To address this challenge, the authors formulate the problem as constrained RL under model uncertainty. The goal is to learn a good policy that optimizes the reward and at the same time satisfies the constraint under model mismatch.
The authors develop a Robust Constrained Policy Optimization (RCPO) algorithm, which is the first algorithm that applies to large/continuous state space and has theoretical guarantees on worst-case reward improvement and constraint violation at each iteration during the training.
The key technical developments include:
A robust performance difference lemma that bounds the difference between the robust value functions of two policies.
A two-step approach that performs policy improvement followed by a projection step to ensure constraint satisfaction.

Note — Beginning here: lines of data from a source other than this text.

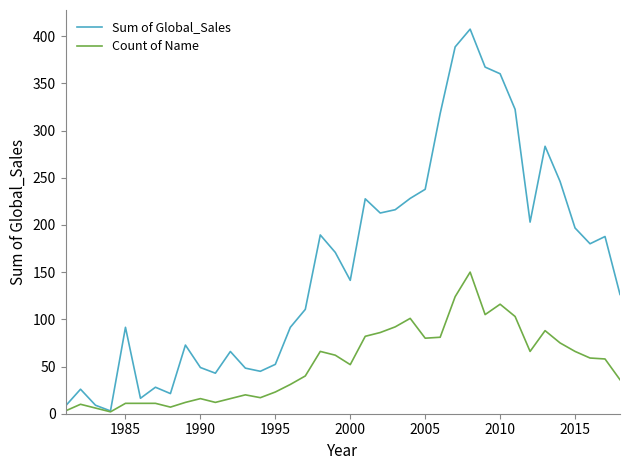

Which series has the widest spread of values?

Sum of Global_Sales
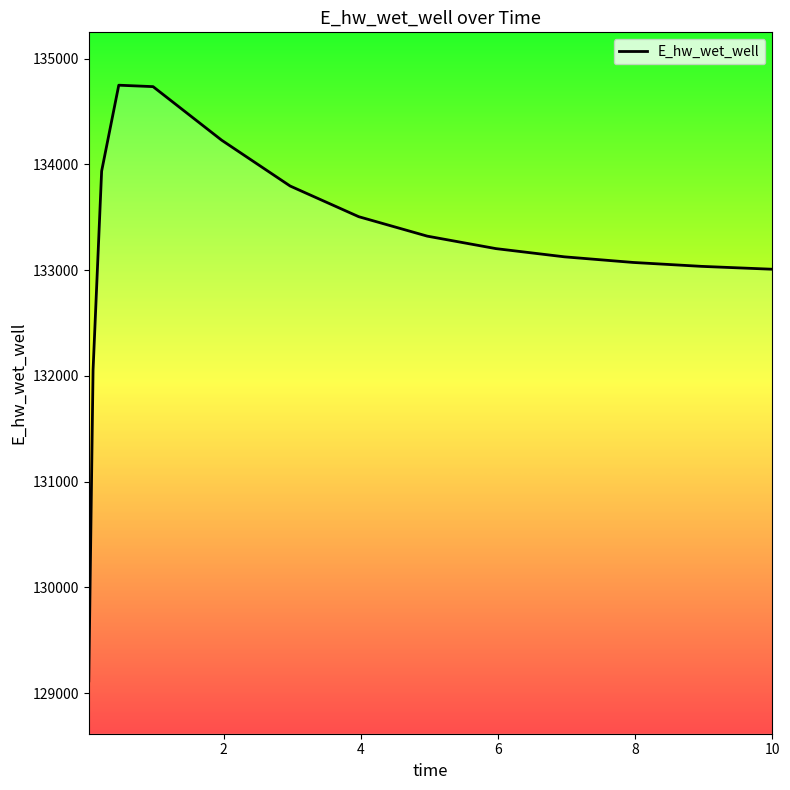

What is the difference between the maximum and minimum values?

5633.2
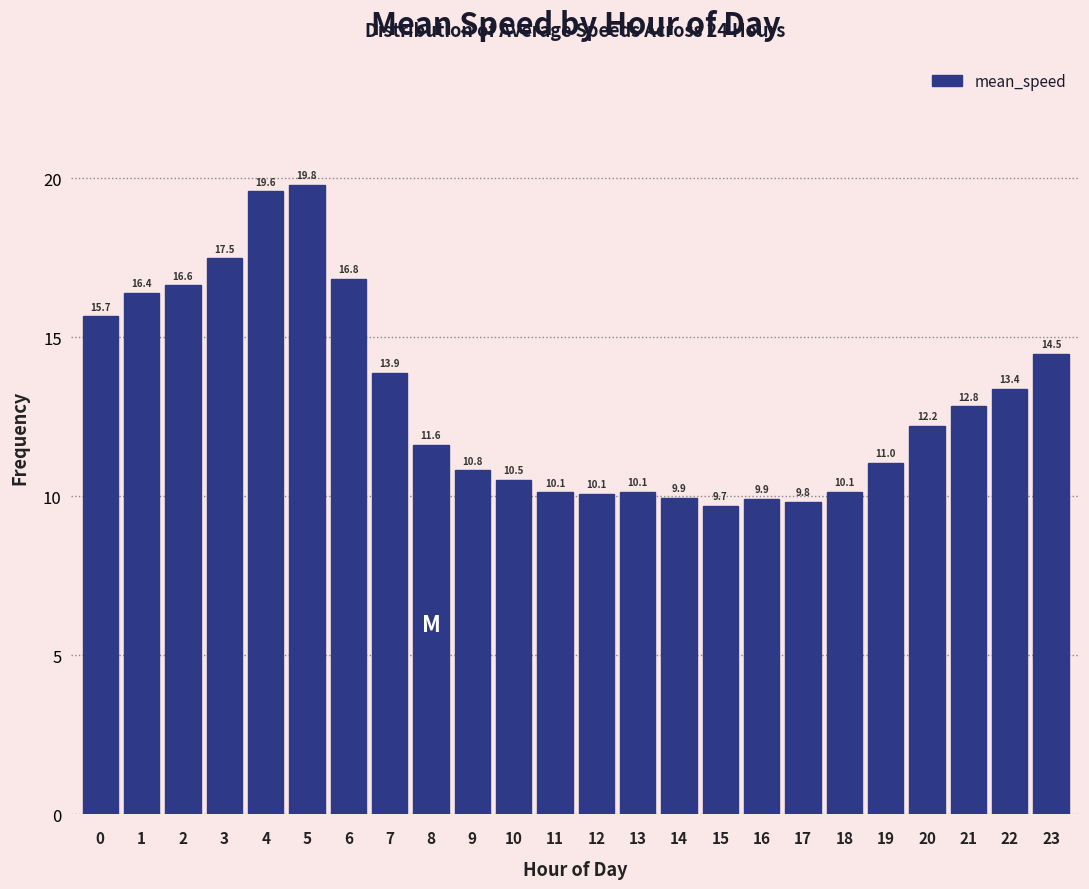

Reading left to right, list all the values displayed in this chart.

15.7	16.4	16.6	17.5	19.6	19.8	16.8	13.9	11.6	10.8	10.5	10.1	10.1	10.1	9.9	9.7	9.9	9.8	10.1	11.0	12.2	12.8	13.4	14.5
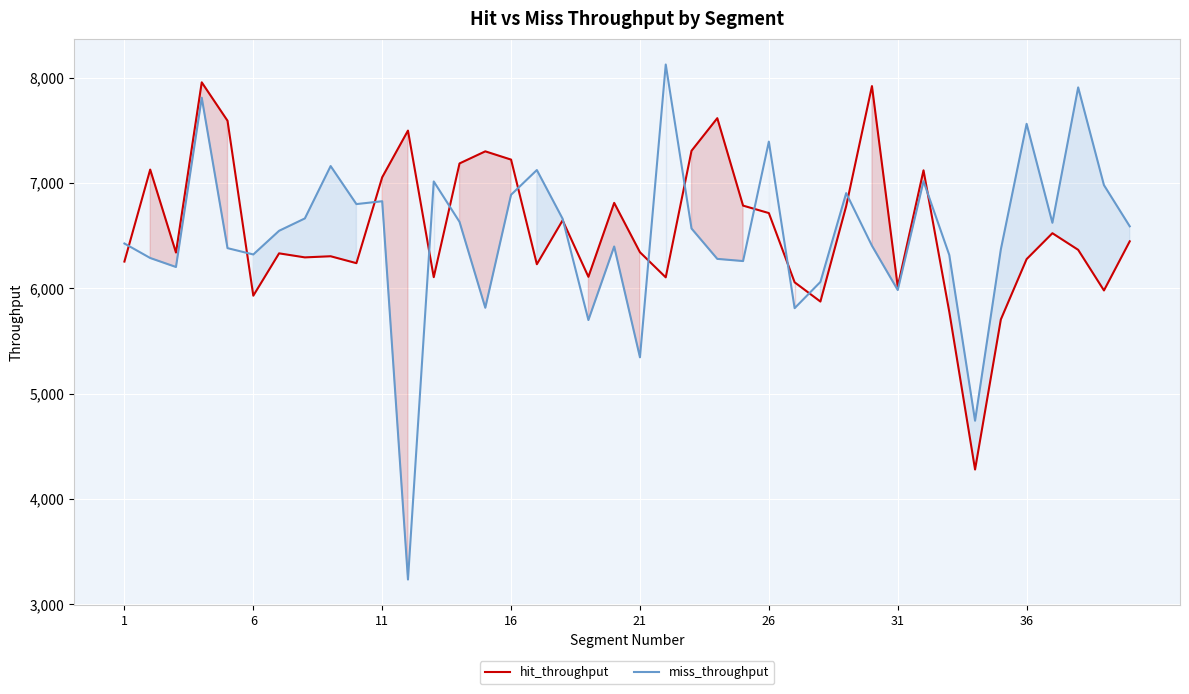

True or false: hit_throughput has more than 2 points higher than both neighbors.

True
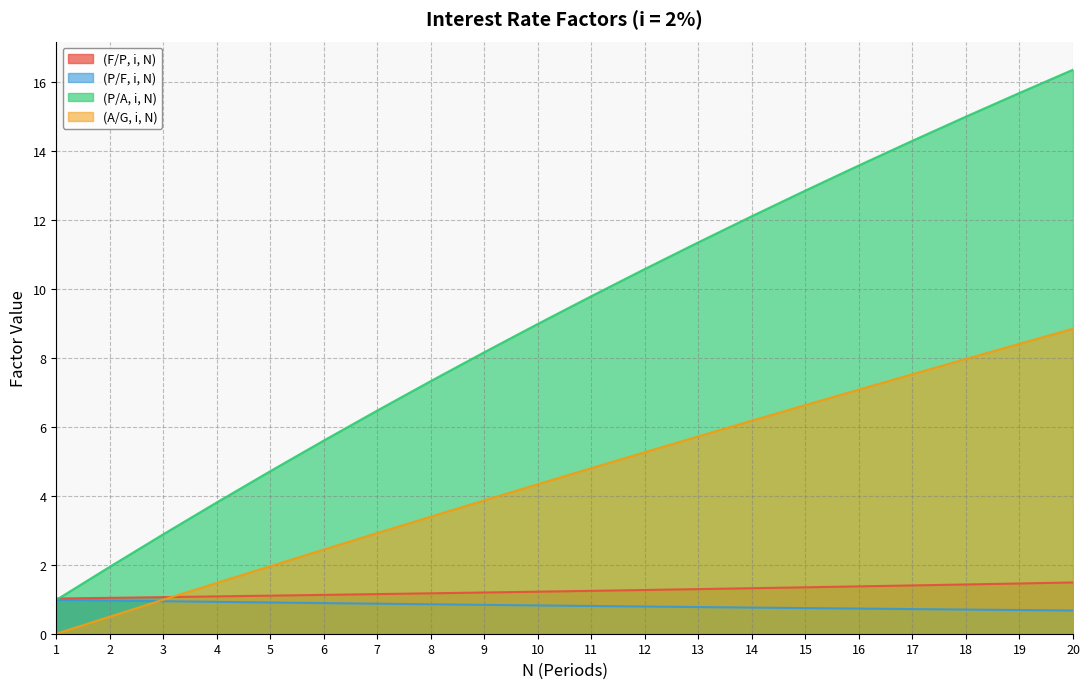

Does the chart have visible grid lines?

Yes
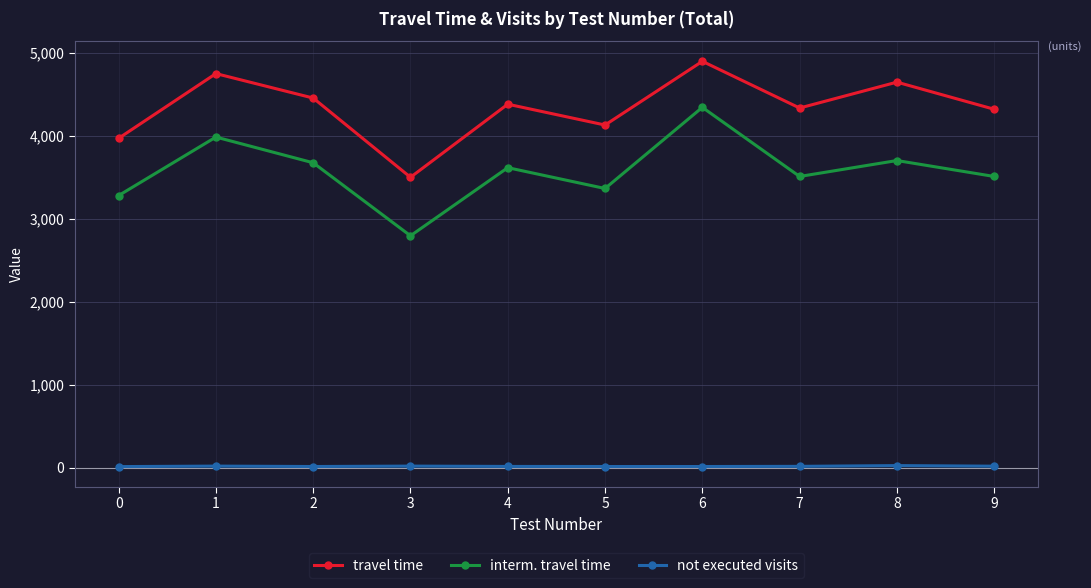

True or false: travel time has a value of 2416 at 1.

False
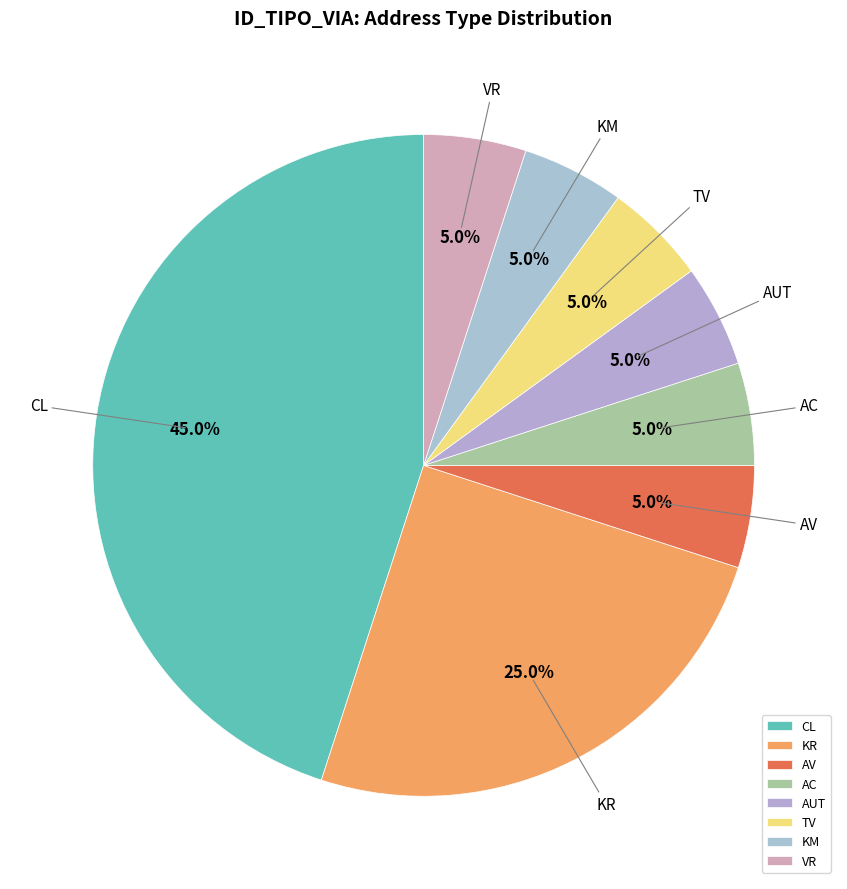

Is there a majority slice in this chart?

No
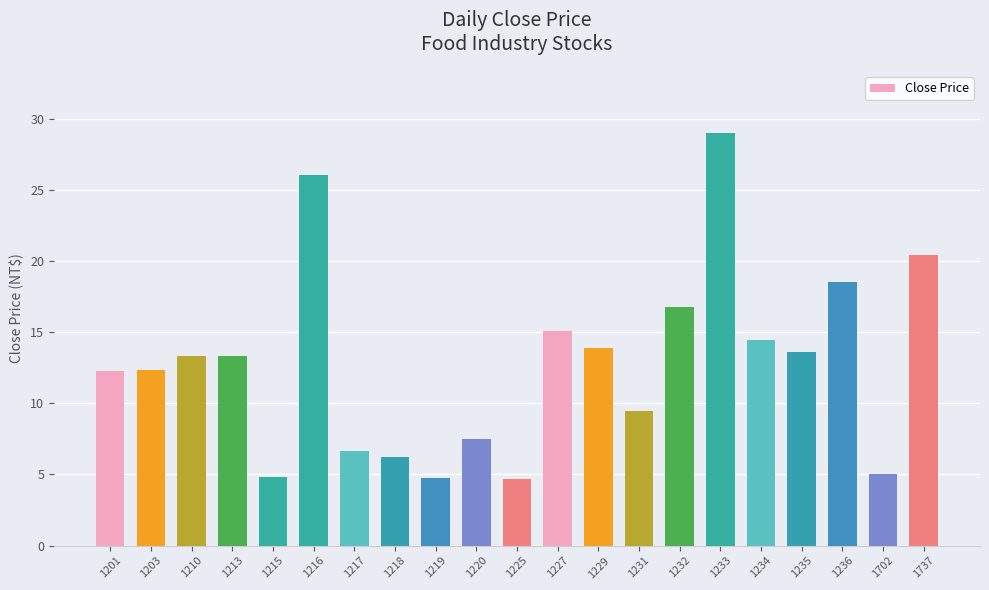

True or false: the data shows 7.5 at 1220.

True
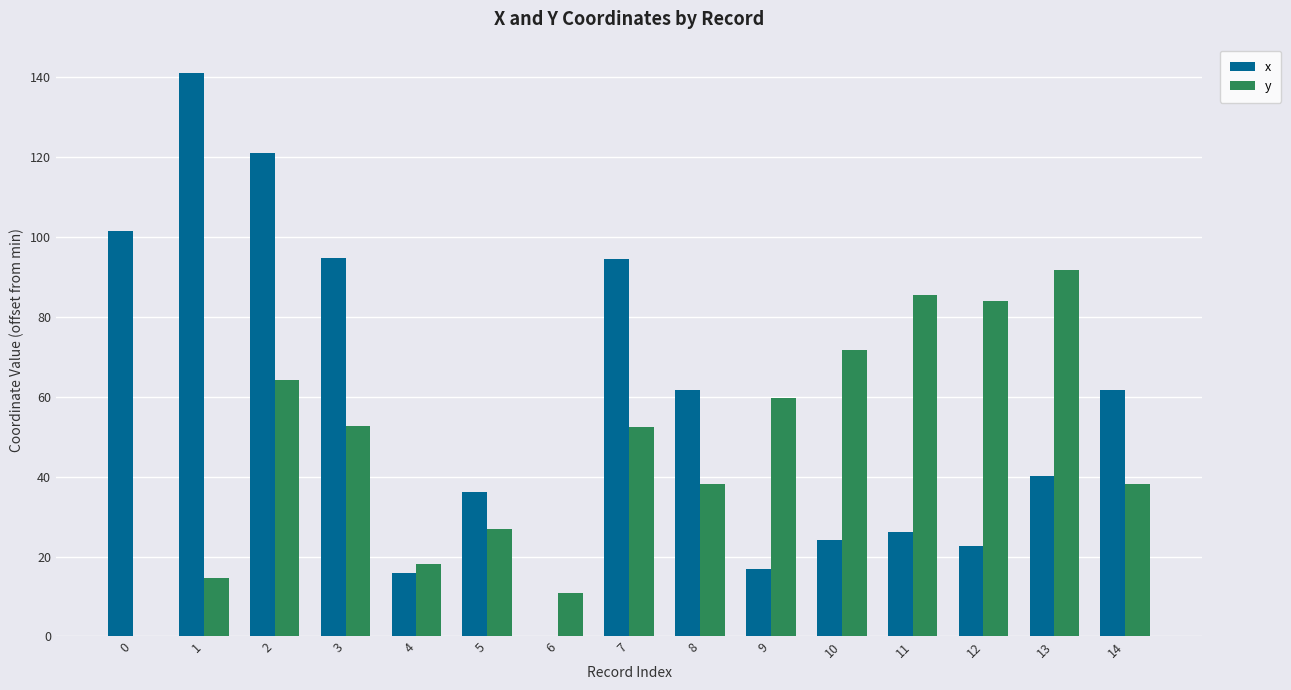

Which category has the highest value in the y series?

13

An efficient approximation for practical implementation of the algorithm.
The authors demonstrate the effectiveness of their algorithm on a set of RL tasks with constraints, including tabular and deep learning cases.
Stats
The paper does not provide any specific numerical data or statistics. It focuses on the theoretical development of the RCPO algorithm and its performance guarantees.
Quotes
"The goal is to learn a good policy that optimizes the reward and at the same time satisfy the constraint under model mismatch."
"Our RCPO algorithm can be applied to large scale problems with a continuous state space."